The movie won seven Academy Awards, including Best Picture, Best Director (William Wyler), Best Actor (Fredric March), and Best Supporting Actor (Harold Russell). It struck a chord with the many veterans returning home around the world. It was immensely popular in Great Britain as well. THE BEST YEARS OF OUR LIVES is a true masterpiece.
(BB, CC, PPP, Cap, V, S, N, AA, D, M) Strong moral worldview that draws attention to a Christian wedding at the uplifting ending, plus very strong Pro-American, patriotic content and light pro-capitalist content; no foul language; brief fight scene with one good slug; unmarried girl kissed by a married man; upper male nudity; alcohol use and drunkenness; considerable smoking, cigars and cigarettes; and, a divorce.
THE BEST YEARS OF OUR LIVES opens with Fred, Homer, and Al catching a ride on a B-17 back to Boone City. Fred, a bombardier, has nightmares about friends going down in flames. Homer lost his hands, but has become adept at using hooks. Al returns from the Army to a promotion at the local bank and two grown-up children. The night he returns home, he takes his reserved wife and daughter “on the town” and gets stumbling drunk. When Fred has difficulty finding a good job, his spendthrift wife seeks a divorce. Homer rejects his family and his fiancée because he wants to be treated as a normal man. Al struggles at the bank with being too generous making loans to veterans.
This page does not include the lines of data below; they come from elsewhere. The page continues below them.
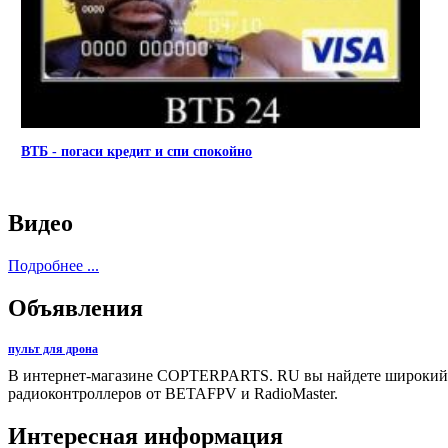
ВТБ - погаси кредит и спи спокойно
Видео
Подробнее ...
Объявления
пульт для дрона
В интернет-магазине COPTERPARTS. RU вы найдете широки
радиоконтроллеров от BETAFPV и RadioMaster.
Интересная информация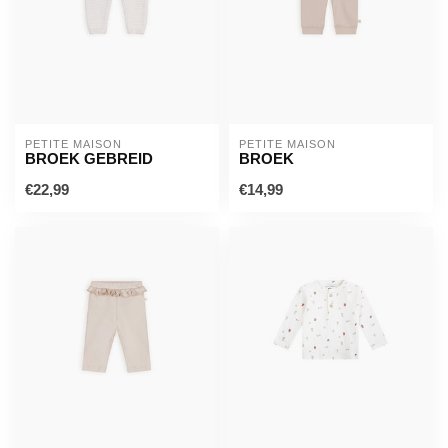
PETITE MAISON
PETITE MAISON
BROEK GEBREID
BROEK
€22,99
€14,99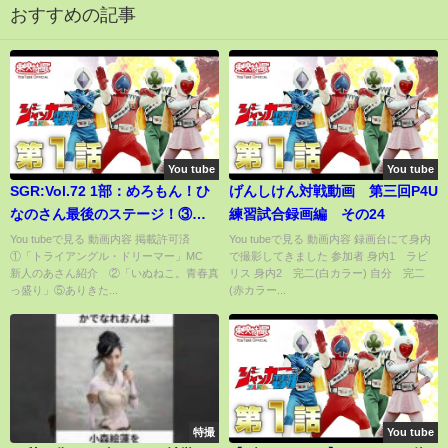
おすすめの記事
You tube
You tube
SGR:Vol.72 1部：めろもん！ひ
げんしけん対戦動画 第三回P4U
なのさん最後のステージ！③い
練習試合録画編 その24
らない ツインテール④キスは待
You tubeで見る 動画内容 掲載許可済
You tubeで見る 動画内容 録画台にて身内
①「トライアングル・ドリーマー」MC
で撮影してきました 参加者 身内1 ラビ
つしかないのでしょうか？ Ｍ
新人のあさん紹介 ②「いぬねこ。青春真
リス 身内2 完二(白カラー) 自分 完二
Ｃ：12/19・12/26 SGR出演告
っ盛り」⑤ありきた...
(赤カラー...
知⑥SHOUT
特撮
You tube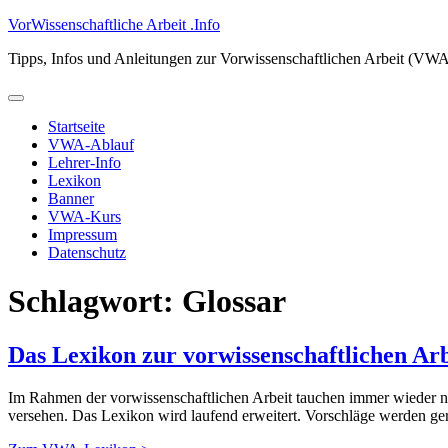
Zum
VorWissenschaftliche Arbeit .Info
Inhalt
Tipps, Infos und Anleitungen zur Vorwissenschaftlichen Arbeit (VW
springen
Primäres
Menü
Startseite
VWA-Ablauf
Lehrer-Info
Lexikon
Banner
VWA-Kurs
Impressum
Datenschutz
Schlagwort:
Glossar
Das Lexikon zur vorwissenschaftlichen Arb
Im Rahmen der vorwissenschaftlichen Arbeit tauchen immer wieder n
versehen. Das Lexikon wird laufend erweitert. Vorschläge werden g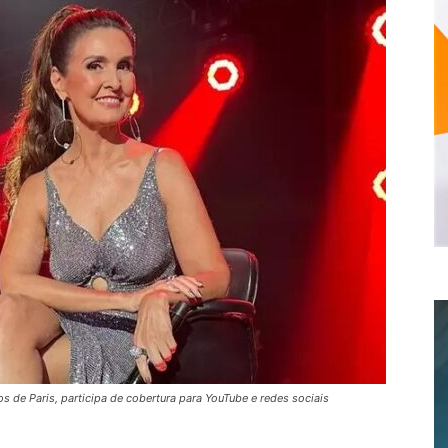
os de Paris, participa de cobertura para YouTube e redes sociais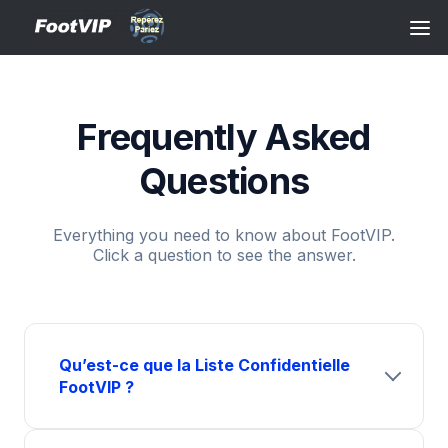
Frequently Asked
Questions
Everything you need to know about FootVIP.
Click a question to see the answer.
Qu’est-ce que la Liste Confidentielle
FootVIP ?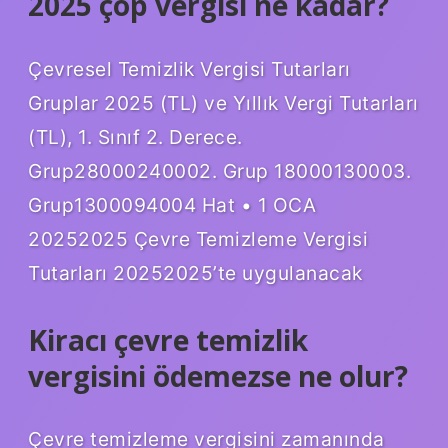
2025 çöp vergisi ne kadar?
Çevresel Temizlik Vergisi Tutarları
Gruplar 2025 (TL) ve Yıllık Vergi Tutarları
(TL), 1. Sınıf 2. Derece.
Grup28000240002. Grup 18000130003.
Grup1300094004 Hat • 1 OCA
20252025 Çevre Temizleme Vergisi
Tutarları 20252025’te uygulanacak
Kiracı çevre temizlik
vergisini ödemezse ne olur?
Çevre temizleme vergisini zamanında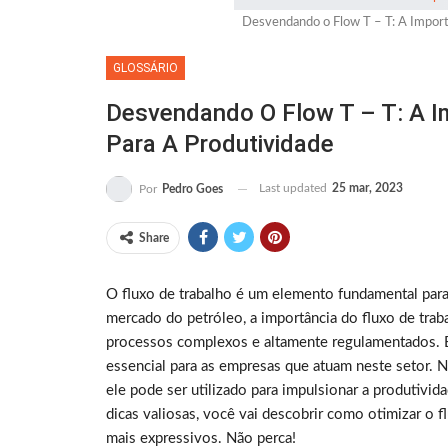
Desvendando o Flow T – T: A Importâ
GLOSSÁRIO
Desvendando O Flow T – T: A I
Para A Produtividade
Last updated
25 mar, 2023
Por
Pedro Goes
Share
O fluxo de trabalho é um elemento fundamental para
mercado do petróleo, a importância do fluxo de tra
processos complexos e altamente regulamentados. É
essencial para as empresas que atuam neste setor. 
ele pode ser utilizado para impulsionar a produtivi
dicas valiosas, você vai descobrir como otimizar o f
mais expressivos. Não perca!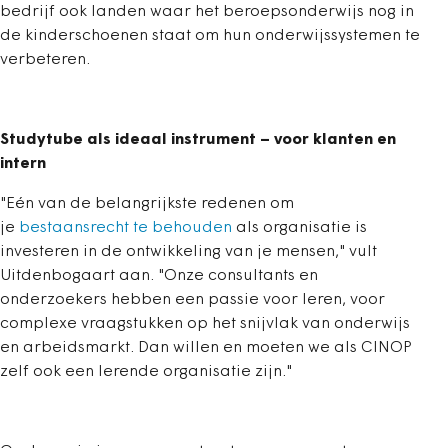
bedrijf ook landen waar het beroepsonderwijs nog in
de kinderschoenen staat om hun onderwijssystemen te
verbeteren.
Studytube als ideaal instrument – voor klanten en
intern
"Eén van de belangrijkste redenen om
je
bestaansrecht te behouden
als organisatie is
investeren in de ontwikkeling van je mensen," vult
Uitdenbogaart aan. "Onze consultants en
onderzoekers hebben een passie voor leren, voor
complexe vraagstukken op het snijvlak van onderwijs
en arbeidsmarkt. Dan willen en moeten we als CINOP
zelf ook een lerende organisatie zijn."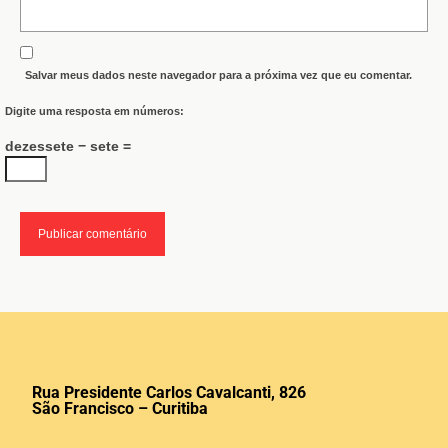
Salvar meus dados neste navegador para a próxima vez que eu comentar.
Digite uma resposta em números:
dezessete − sete =
Rua Presidente Carlos Cavalcanti, 826
São Francisco – Curitiba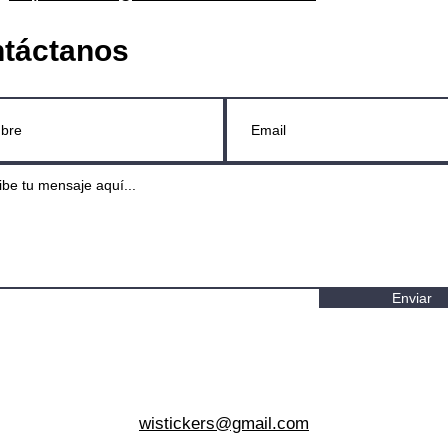
táctanos
Enviar
wistickers@gmail.com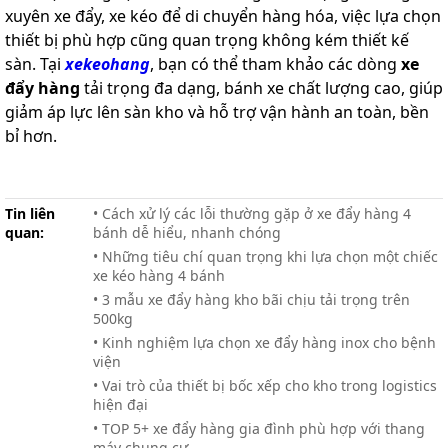
xuyên xe đẩy, xe kéo để di chuyển hàng hóa, việc lựa chọn
thiết bị phù hợp cũng quan trọng không kém thiết kế
sàn. Tại
xekeohang
, bạn có thể tham khảo các dòng
xe
đẩy hàng
tải trọng đa dạng, bánh xe chất lượng cao, giúp
giảm áp lực lên sàn kho và hỗ trợ vận hành an toàn, bền
bỉ hơn.
Tin liên
• Cách xử lý các lỗi thường gặp ở xe đẩy hàng 4
quan:
bánh dễ hiểu, nhanh chóng
• Những tiêu chí quan trọng khi lựa chọn một chiếc
xe kéo hàng 4 bánh
• 3 mẫu xe đẩy hàng kho bãi chịu tải trọng trên
500kg
• Kinh nghiệm lựa chọn xe đẩy hàng inox cho bệnh
viện
• Vai trò của thiết bị bốc xếp cho kho trong logistics
hiện đại
• TOP 5+ xe đẩy hàng gia đình phù hợp với thang
máy chung cư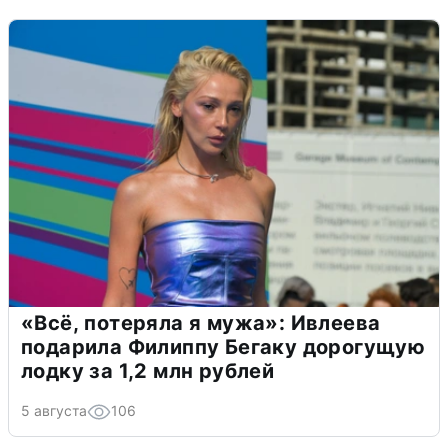
«Всё, потеряла я мужа»: Ивлеева
подарила Филиппу Бегаку дорогущую
лодку за 1,2 млн рублей
5 августа
106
THE BEST YEARS OF OUR LIVES does a remarkable job capturing the issues confronting returning American servicemen after World War II. It’s a true masterpiece that’s compassionate, profound and uplifting, with several amazing performances. THE BEST YEARS OF OUR LIVES is also very patriotic, with strong Christian elements in a wedding scene, but there is some smoking and alcohol abuse.